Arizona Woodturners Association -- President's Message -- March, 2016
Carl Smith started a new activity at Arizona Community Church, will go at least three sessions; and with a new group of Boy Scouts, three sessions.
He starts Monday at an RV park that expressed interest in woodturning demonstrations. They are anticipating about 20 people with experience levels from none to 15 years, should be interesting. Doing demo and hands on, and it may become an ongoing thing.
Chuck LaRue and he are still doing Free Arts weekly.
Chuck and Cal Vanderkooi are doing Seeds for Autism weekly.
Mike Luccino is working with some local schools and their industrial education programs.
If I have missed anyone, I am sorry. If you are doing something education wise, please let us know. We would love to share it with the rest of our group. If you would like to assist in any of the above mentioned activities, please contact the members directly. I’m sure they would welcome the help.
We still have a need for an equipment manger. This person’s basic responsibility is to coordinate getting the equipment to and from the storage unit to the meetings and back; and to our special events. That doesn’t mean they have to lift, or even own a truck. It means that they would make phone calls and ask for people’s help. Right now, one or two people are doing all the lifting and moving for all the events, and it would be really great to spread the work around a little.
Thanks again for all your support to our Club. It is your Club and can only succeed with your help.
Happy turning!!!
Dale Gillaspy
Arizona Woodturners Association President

************

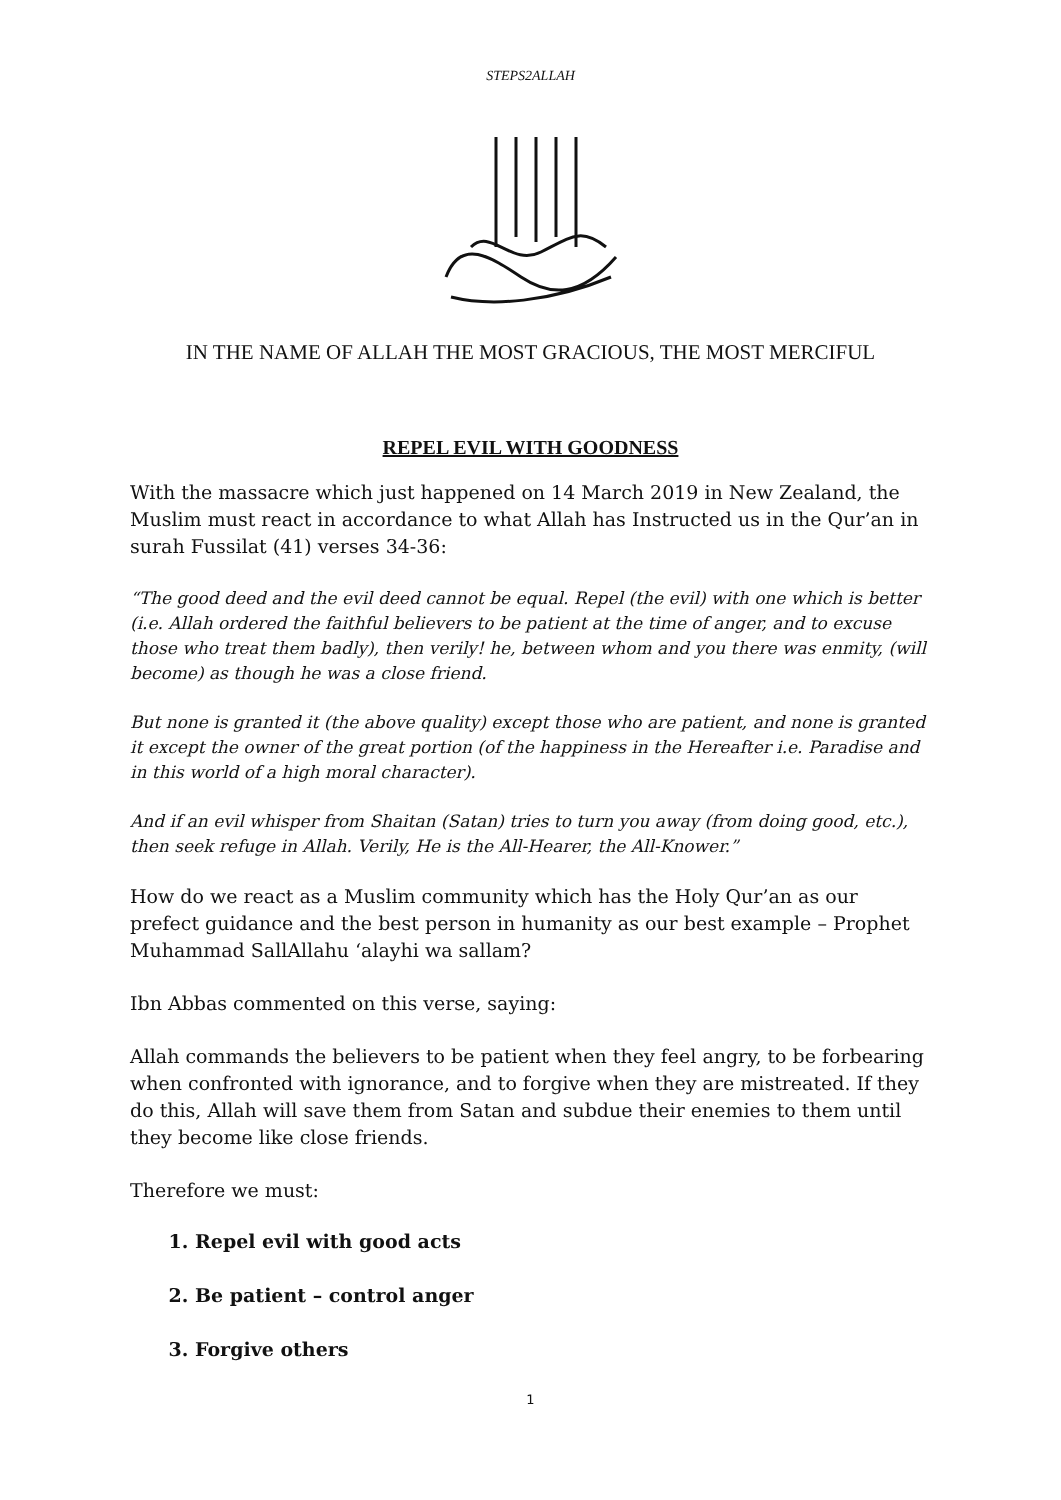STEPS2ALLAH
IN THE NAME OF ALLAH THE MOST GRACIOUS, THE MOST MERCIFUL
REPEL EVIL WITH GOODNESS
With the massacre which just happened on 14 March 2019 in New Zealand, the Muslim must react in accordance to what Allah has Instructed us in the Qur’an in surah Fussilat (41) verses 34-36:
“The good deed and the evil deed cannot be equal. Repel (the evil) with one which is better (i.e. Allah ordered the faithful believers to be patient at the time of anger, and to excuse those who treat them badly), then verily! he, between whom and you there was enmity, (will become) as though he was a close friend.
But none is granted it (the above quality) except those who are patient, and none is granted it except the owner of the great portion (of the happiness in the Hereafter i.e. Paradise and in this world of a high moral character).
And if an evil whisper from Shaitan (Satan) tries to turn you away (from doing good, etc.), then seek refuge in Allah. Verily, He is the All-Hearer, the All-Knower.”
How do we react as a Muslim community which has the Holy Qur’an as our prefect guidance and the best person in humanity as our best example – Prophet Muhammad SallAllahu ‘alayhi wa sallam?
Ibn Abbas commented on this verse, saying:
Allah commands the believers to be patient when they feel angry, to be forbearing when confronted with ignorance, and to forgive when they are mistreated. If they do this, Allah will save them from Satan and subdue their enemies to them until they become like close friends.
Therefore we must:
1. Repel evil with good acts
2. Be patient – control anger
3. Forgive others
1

************

WHAT YOU ARE ASKED TO DO –
Working from the entries above, return all lines that contain "their".

SOLUTION TO THIS PROBLEM –
Mike Luccino is working with some local schools and their industrial education programs.
Allah commands the believers to be patient when they feel angry, to be forbearing when confronted with ignorance, and to forgive when they are mistreated. If they do this, Allah will save them from Satan and subdue their enemies to them until they become like close friends.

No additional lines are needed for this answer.